Data listing:
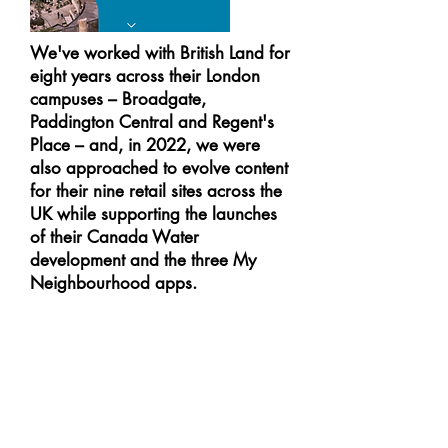
We've worked with British Land for
eight years across their London
campuses – Broadgate,
Paddington Central and Regent's
Place – and, in 2022, we were
also approached to evolve content
for their nine retail sites across the
UK while supporting the launches
of their Canada Water
development and the three My
Neighbourhood apps.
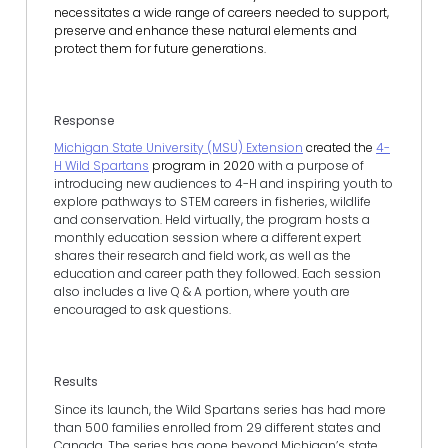
necessitates a wide range of careers needed to support,
preserve and enhance these natural elements and
protect them for future generations.
Response
Michigan State University (MSU) Extension
created the
4-
H Wild Spartans
program in 2020
with a purpose of
introducing new audiences to 4-H and inspiring youth to
explore pathways to STEM careers in fisheries, wildlife
and conservation. Held virtually, the program hosts a
monthly education session where a different expert
shares their research and field work, as well as the
education and career path they followed. Each session
also includes a live Q & A portion, where youth are
encouraged to ask questions.
Results
Since its launch, the Wild Spartans series has had more
than 500 families enrolled from 29 different states and
Canada. The series has gone beyond Michigan’s state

Your task: Above are records with pictures; repeat the records exactly and leave the pictures out.

Output of the task:
We've worked with British Land for
eight years across their London
campuses – Broadgate,
Paddington Central and Regent's
Place – and, in 2022, we were
also approached to evolve content
for their nine retail sites across the
UK while supporting the launches
of their Canada Water
development and the three My
Neighbourhood apps.
necessitates a wide range of careers needed to support,
preserve and enhance these natural elements and
protect them for future generations.
Response
Michigan State University (MSU) Extension
created the
4-
H Wild Spartans
program in 2020
with a purpose of
introducing new audiences to 4-H and inspiring youth to
explore pathways to STEM careers in fisheries, wildlife
and conservation. Held virtually, the program hosts a
monthly education session where a different expert
shares their research and field work, as well as the
education and career path they followed. Each session
also includes a live Q & A portion, where youth are
encouraged to ask questions.
Results
Since its launch, the Wild Spartans series has had more
than 500 families enrolled from 29 different states and
Canada. The series has gone beyond Michigan’s state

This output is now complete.